The reluctance to act has also been attributed to anti-regulatory sentiments in Congress at various times, to pressure from bed rail manufacturers, and to the enormous costs associated with a substantial change in safety standards for bed rails. Our Texas injury attorneys understand that many facilities that use bed rails would fail to meet any new standards and would have to replace them at high cost. (Source: Ron Nixon, The New York Times, 11/25/12)

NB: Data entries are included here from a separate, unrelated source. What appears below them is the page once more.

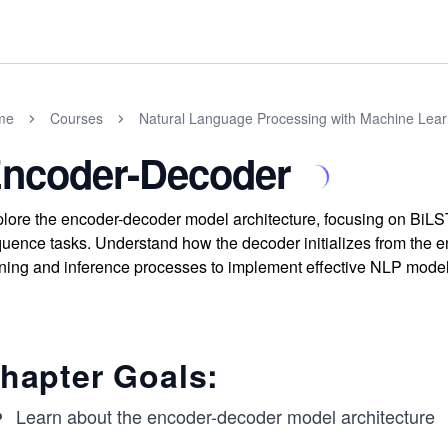
me
Courses
Natural Language Processing with Machine Lear
ncoder-Decoder
lore the encoder-decoder model architecture, focusing on Bi
uence tasks. Understand how the decoder initializes from the en
ining and inference processes to implement effective NLP model
hapter Goals:
Learn about the encoder-decoder model architecture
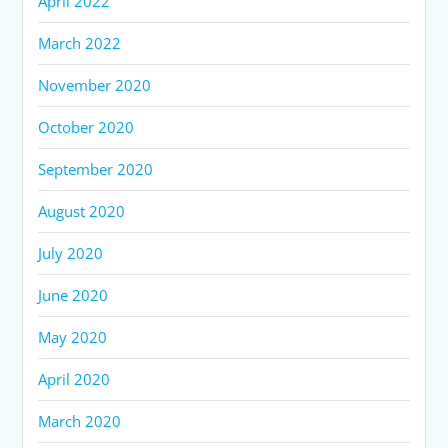
April 2022
March 2022
November 2020
October 2020
September 2020
August 2020
July 2020
June 2020
May 2020
April 2020
March 2020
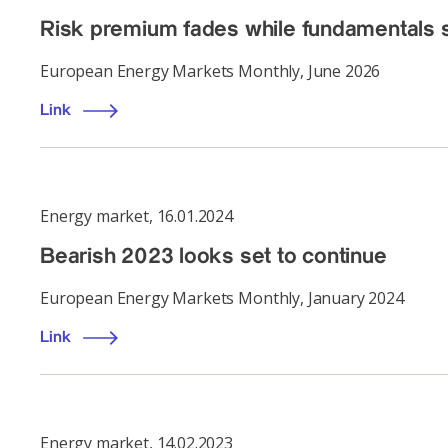
Risk premium fades while fundamentals s
European Energy Markets Monthly, June 2026
Link
Energy market
,
16.01.2024
Bearish 2023 looks set to continue
European Energy Markets Monthly, January 2024
Link
Energy market
,
14.02.2023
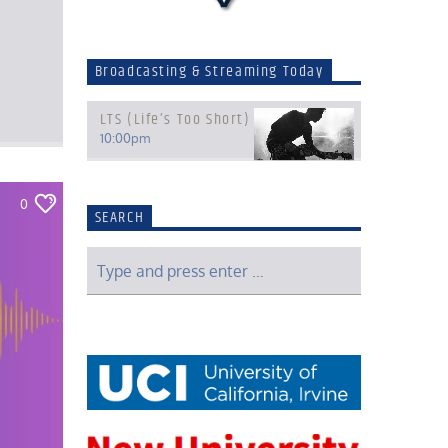
Broadcasting & Streaming Today
LTS (Life’s Too Short)
10:00
pm
0
SEARCH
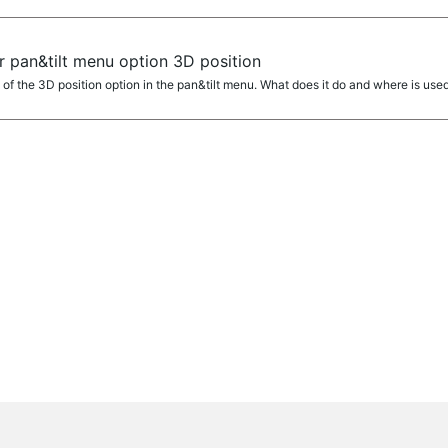
r pan&tilt menu option 3D position
 of the 3D position option in the pan&tilt menu. What does it do and where is used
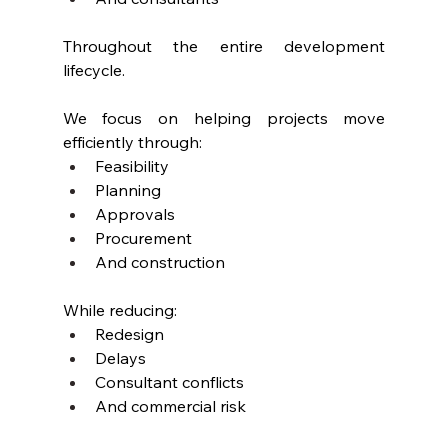
Throughout the entire development 
lifecycle.
We focus on helping projects move 
efficiently through:
Feasibility
Planning
Approvals
Procurement
And construction
While reducing:
Redesign
Delays
Consultant conflicts
And commercial risk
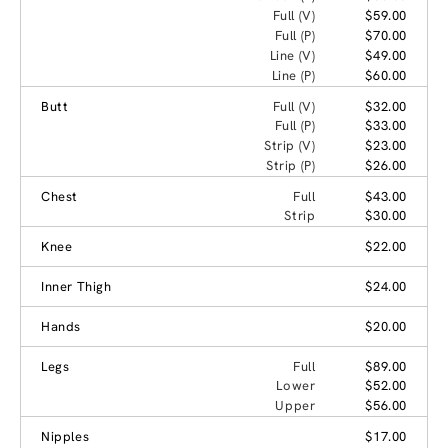
Full (V)
$59.00
Full (P)
$70.00
Line (V)
$49.00
Line (P)
$60.00
Butt
Full (V)
$32.00
Full (P)
$33.00
Strip (V)
$23.00
Strip (P)
$26.00
Chest
Full
$43.00
Strip
$30.00
Knee
$22.00
Inner Thigh
$24.00
Hands
$20.00
Legs
Full
$89.00
Lower
$52.00
Upper
$56.00
Nipples
$17.00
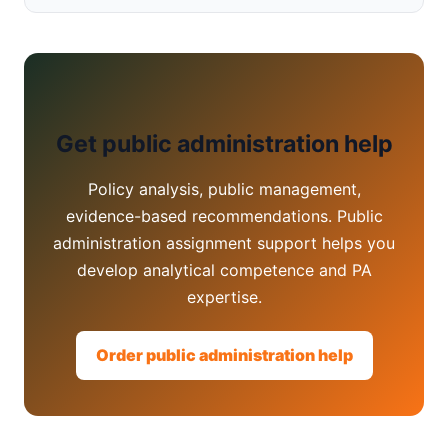
Get public administration help
Policy analysis, public management,
evidence-based recommendations. Public
administration assignment support helps you
develop analytical competence and PA
expertise.
Order public administration help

So far, Only Voluntary Bed Rail Safety Standards Exist
In some attempt to assuage the concerns of safety advocates, the FDA issued voluntary guidelines regarding bed rails in 2006. The agency recommended size limits for the gaps between the rails and instructed nursing homes and hospitals regarding their use.
Our Texas injury attorneys note that voluntary guidelines are just that. And many facilities on a budget have continued to use older bed rail models. And few people buying the rails for home care of family members have any idea how dangerous they can be or what they should look for to ensure safe use of the bed rails.
A Ray of Hope may be on the Horizon
The CPSC has recently undertaken a study on the problem of bed rail-related deaths and injuries. The agency says it will consider what actions it should take regarding bed rail safety when that study is complete, which might be by the end of this year. The CPSC says it is also looking at ways to better coordinate with the FDA and close the regulatory gap between the two agencies.